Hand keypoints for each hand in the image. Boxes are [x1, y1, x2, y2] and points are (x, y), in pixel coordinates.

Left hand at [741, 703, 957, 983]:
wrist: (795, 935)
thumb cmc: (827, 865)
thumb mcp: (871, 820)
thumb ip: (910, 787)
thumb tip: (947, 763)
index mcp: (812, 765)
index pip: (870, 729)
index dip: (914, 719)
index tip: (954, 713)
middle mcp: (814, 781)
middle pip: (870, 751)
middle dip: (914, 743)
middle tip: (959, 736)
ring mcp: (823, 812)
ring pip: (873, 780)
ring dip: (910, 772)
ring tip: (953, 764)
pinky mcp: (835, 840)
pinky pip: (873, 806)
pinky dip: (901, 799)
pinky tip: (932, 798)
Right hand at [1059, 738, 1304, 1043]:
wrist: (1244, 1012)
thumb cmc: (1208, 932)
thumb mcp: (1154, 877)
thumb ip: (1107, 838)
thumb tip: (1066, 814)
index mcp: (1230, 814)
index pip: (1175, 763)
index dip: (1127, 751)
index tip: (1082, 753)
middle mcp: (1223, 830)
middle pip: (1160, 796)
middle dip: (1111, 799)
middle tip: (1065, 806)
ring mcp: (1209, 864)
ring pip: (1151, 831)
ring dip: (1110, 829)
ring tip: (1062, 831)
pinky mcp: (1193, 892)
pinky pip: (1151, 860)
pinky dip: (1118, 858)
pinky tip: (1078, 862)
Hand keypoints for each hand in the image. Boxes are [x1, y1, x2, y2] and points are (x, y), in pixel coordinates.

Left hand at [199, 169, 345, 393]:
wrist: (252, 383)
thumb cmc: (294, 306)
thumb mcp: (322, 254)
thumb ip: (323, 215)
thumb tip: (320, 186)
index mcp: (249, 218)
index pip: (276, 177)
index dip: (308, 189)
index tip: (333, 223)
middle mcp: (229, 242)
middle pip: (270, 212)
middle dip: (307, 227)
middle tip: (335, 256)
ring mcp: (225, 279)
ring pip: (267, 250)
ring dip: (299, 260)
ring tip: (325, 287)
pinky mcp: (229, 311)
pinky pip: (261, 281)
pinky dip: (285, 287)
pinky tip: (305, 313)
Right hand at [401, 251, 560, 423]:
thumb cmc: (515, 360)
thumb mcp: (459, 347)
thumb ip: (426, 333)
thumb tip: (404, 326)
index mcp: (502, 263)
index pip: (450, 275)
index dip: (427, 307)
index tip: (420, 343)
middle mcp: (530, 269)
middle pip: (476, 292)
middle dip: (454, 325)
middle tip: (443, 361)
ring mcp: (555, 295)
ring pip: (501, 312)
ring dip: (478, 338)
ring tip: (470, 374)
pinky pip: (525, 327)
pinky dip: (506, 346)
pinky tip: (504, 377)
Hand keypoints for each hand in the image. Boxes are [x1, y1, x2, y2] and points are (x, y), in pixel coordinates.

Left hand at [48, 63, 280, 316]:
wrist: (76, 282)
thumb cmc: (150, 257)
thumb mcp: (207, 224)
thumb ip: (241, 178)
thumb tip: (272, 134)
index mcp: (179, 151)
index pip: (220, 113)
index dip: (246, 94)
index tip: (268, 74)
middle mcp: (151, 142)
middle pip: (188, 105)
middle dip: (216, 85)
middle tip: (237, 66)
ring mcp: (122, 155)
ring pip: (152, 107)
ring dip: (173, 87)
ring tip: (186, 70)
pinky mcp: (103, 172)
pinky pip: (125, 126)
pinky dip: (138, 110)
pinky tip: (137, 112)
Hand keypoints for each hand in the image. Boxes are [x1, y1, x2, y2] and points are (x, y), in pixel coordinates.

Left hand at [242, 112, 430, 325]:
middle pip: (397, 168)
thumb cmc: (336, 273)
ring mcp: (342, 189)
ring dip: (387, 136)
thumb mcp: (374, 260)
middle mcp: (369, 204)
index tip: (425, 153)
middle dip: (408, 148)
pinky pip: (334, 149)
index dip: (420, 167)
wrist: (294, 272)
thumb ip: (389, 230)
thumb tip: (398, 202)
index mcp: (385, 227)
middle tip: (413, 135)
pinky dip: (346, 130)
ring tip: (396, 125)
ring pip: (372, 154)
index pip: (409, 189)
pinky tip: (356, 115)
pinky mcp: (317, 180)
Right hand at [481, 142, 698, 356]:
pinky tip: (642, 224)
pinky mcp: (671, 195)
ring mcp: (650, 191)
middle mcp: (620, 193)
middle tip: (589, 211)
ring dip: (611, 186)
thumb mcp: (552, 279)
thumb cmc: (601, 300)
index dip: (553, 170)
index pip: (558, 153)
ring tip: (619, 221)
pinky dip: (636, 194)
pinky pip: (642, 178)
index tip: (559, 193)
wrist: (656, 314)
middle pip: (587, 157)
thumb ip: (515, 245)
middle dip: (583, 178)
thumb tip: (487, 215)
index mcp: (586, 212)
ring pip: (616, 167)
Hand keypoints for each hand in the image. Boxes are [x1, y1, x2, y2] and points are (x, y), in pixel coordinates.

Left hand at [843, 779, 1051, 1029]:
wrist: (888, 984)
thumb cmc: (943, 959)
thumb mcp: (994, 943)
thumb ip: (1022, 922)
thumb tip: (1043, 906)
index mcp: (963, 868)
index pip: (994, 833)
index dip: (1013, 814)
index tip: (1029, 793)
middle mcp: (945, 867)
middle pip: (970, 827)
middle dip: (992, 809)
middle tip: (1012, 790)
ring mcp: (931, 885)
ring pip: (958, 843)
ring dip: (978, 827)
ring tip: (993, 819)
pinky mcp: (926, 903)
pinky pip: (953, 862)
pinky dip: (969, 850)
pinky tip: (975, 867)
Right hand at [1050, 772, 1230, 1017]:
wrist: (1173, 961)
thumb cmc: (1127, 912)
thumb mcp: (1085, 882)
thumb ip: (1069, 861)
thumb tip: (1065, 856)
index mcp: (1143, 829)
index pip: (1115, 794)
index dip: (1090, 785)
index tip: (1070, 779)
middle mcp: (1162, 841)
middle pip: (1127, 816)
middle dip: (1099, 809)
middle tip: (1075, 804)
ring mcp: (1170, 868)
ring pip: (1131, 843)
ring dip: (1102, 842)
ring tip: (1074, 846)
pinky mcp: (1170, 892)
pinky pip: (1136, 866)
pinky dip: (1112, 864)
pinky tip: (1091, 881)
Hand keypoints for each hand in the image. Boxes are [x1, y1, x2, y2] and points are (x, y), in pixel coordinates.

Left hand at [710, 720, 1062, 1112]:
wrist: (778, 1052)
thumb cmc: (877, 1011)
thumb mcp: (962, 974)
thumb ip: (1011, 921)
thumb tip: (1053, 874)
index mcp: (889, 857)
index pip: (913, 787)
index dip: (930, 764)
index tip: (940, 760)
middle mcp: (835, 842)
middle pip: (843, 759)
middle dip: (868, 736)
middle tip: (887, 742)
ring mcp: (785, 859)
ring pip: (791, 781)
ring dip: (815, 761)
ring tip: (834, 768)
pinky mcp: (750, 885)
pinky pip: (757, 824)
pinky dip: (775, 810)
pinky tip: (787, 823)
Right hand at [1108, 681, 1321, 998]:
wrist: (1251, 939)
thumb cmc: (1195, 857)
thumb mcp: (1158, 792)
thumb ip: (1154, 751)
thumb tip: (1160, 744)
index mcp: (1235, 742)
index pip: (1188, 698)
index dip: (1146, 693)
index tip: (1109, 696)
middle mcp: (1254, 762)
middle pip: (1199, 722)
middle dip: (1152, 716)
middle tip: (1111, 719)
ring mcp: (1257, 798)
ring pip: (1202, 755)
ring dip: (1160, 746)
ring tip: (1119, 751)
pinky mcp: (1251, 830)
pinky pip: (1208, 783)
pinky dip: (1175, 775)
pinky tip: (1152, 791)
☆ ☆ ☆ ☆
§ About this task: How many lines in the entries above hold the string "Left"? Answer with the number and nothing more.

§ Answer to this exercise: 6